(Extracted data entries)
------

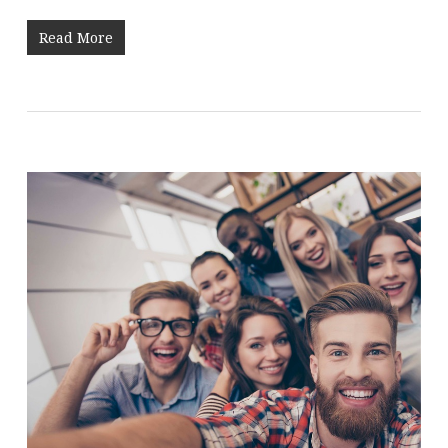
Read More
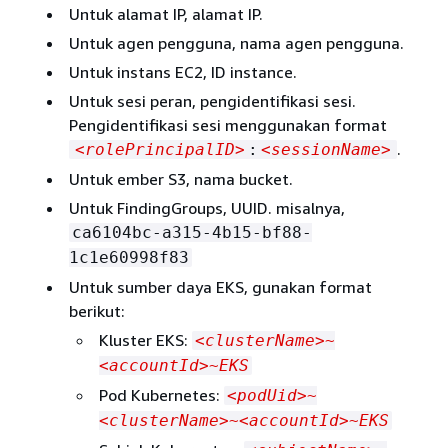
Untuk alamat IP, alamat IP.
Untuk agen pengguna, nama agen pengguna.
Untuk instans EC2, ID instance.
Untuk sesi peran, pengidentifikasi sesi.
Pengidentifikasi sesi menggunakan format
.
<rolePrincipalID>
:
<sessionName>
Untuk ember S3, nama bucket.
Untuk FindingGroups, UUID. misalnya,
ca6104bc-a315-4b15-bf88-
1c1e60998f83
Untuk sumber daya EKS, gunakan format
berikut:
Kluster EKS:
<clusterName>~
<accountId>~EKS
Pod Kubernetes:
<podUid>~
<clusterName>~<accountId>~EKS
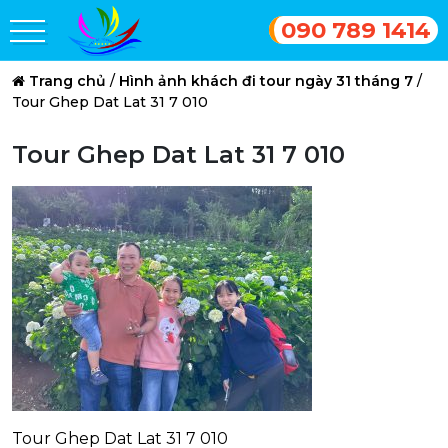
090 789 1414
Trang chủ
/
Hình ảnh khách đi tour ngày 31 tháng 7
/
Tour Ghep Dat Lat 31 7 010
Tour Ghep Dat Lat 31 7 010
Tour Ghep Dat Lat 31 7 010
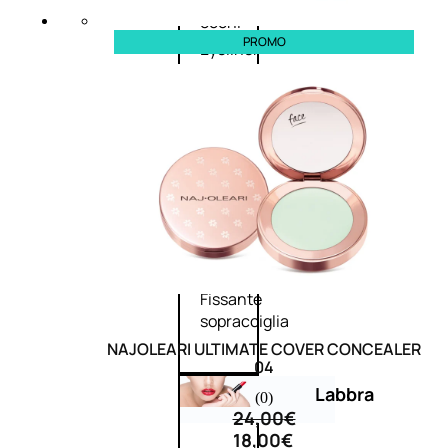
Primer
occhi
PROMO
Eyeliner
Mascara
Matita
occhi
Antiocchiaie
e correttori
Matita
sopracciglia
Mascara
sopracciglia
Fissante
sopracciglia
NAJOLEARI ULTIMATE COVER CONCEALER
04
Labbra
(0)
24,00
€
18,00
€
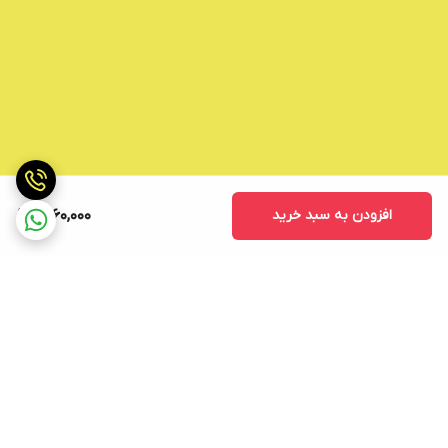
افزودن به سبد خرید
1,760,000
برگشت به بالا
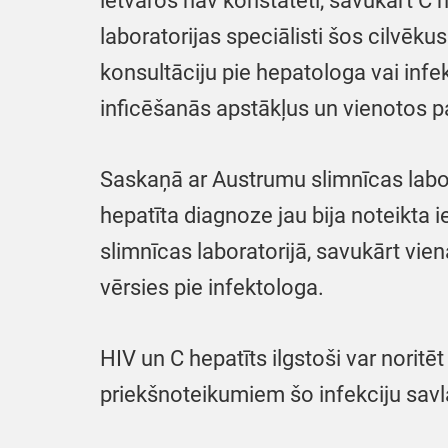
ietvaros nav konstatēti, savukārt C 
laboratorijas speciālisti šos cilvēk
konsultāciju pie hepatologa vai infe
inficēšanās apstākļus un vienotos 
Saskaņā ar Austrumu slimnīcas labo
hepatīta diagnoze jau bija noteikta
slimnīcas laboratorijā, savukārt vien
vērsies pie infektologa.
HIV un C hepatīts ilgstoši var norit
priekšnoteikumiem šo infekciju savla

------

• _PROBLEM TO WORK ON_
Only the count is wanted. Count the lines of the data above that include the string "format".

• _FINISHED EXERCISE_
2